┌────────

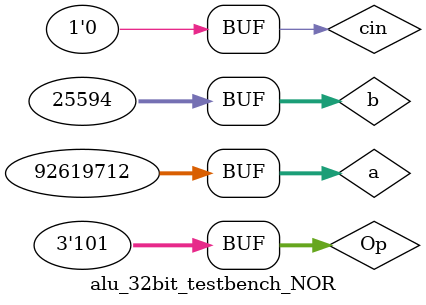
<source format=v>
`define DELAY 20
module alu_32bit_testbench_NOR();




reg [31:0] a;
reg [31:0] b;
reg cin;
reg [2:0] Op;

wire [31:0] R;
wire cout, V, S;

/*
module alu_32bit(a, b, Aluop, cin, cout, R, S, V);
input [2:0] Aluop;
input [31:0] a;
input [31:0] b;
output [31:0] R;
input cin;
output cout ,S, V;
*/

alu_32bit myALU(a, b, Op, cin, cout, R, S, V);

initial begin

//NOR
a = 32'b10101010101010101010101010101010; 
b = 32'b01010101010101010101010101010101; 
cin = 1'b0;
Op = 3'b101;
#`DELAY;


a = 32'b01010101010101010100000000000000; 
b = 32'b00110000101000111110101010101010; 
cin = 1'b0;
Op = 3'b101;
#`DELAY;

a = 32'b01010101010101010100001111000000; 
b = 32'b00000000101001100110101010101010; 
cin = 1'b0;
Op = 3'b101;
#`DELAY;

a = 32'b01000101100001010100001111000000; 
b = 32'b00011100101110000110000000101010; 
cin = 1'b0;
Op = 3'b101;
#`DELAY;

a = 32'b01010101010101010111001111000000; 
b = 32'b00011110101001100110101010101010; 
cin = 1'b0;
Op = 3'b101;
#`DELAY;

a = 32'b00000101100001010100001111000000; 
b = 32'b00000000000000000110001111111010; 
cin = 1'b0;
Op = 3'b101;
#`DELAY;

end


initial begin

$monitor("time = %2d, \na=%32b,\nb=%32b, \nR=%32b,\n cin =%1b, cout=%1b, Op%3b V=%1b S=%1b", $time, a, b, R, cin, cout, Op, V, S);

end


endmodule

</source>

└────────

→ TASK STATEMENT
Restate the full listing word for word, excluding images.

→ RESULT OF THE TASK
<source format=v>
`define DELAY 20
module alu_32bit_testbench_NOR();




reg [31:0] a;
reg [31:0] b;
reg cin;
reg [2:0] Op;

wire [31:0] R;
wire cout, V, S;

/*
module alu_32bit(a, b, Aluop, cin, cout, R, S, V);
input [2:0] Aluop;
input [31:0] a;
input [31:0] b;
output [31:0] R;
input cin;
output cout ,S, V;
*/

alu_32bit myALU(a, b, Op, cin, cout, R, S, V);

initial begin

//NOR
a = 32'b10101010101010101010101010101010; 
b = 32'b01010101010101010101010101010101; 
cin = 1'b0;
Op = 3'b101;
#`DELAY;


a = 32'b01010101010101010100000000000000; 
b = 32'b00110000101000111110101010101010; 
cin = 1'b0;
Op = 3'b101;
#`DELAY;

a = 32'b01010101010101010100001111000000; 
b = 32'b00000000101001100110101010101010; 
cin = 1'b0;
Op = 3'b101;
#`DELAY;

a = 32'b01000101100001010100001111000000; 
b = 32'b00011100101110000110000000101010; 
cin = 1'b0;
Op = 3'b101;
#`DELAY;

a = 32'b01010101010101010111001111000000; 
b = 32'b00011110101001100110101010101010; 
cin = 1'b0;
Op = 3'b101;
#`DELAY;

a = 32'b00000101100001010100001111000000; 
b = 32'b00000000000000000110001111111010; 
cin = 1'b0;
Op = 3'b101;
#`DELAY;

end


initial begin

$monitor("time = %2d, \na=%32b,\nb=%32b, \nR=%32b,\n cin =%1b, cout=%1b, Op%3b V=%1b S=%1b", $time, a, b, R, cin, cout, Op, V, S);

end


endmodule

</source>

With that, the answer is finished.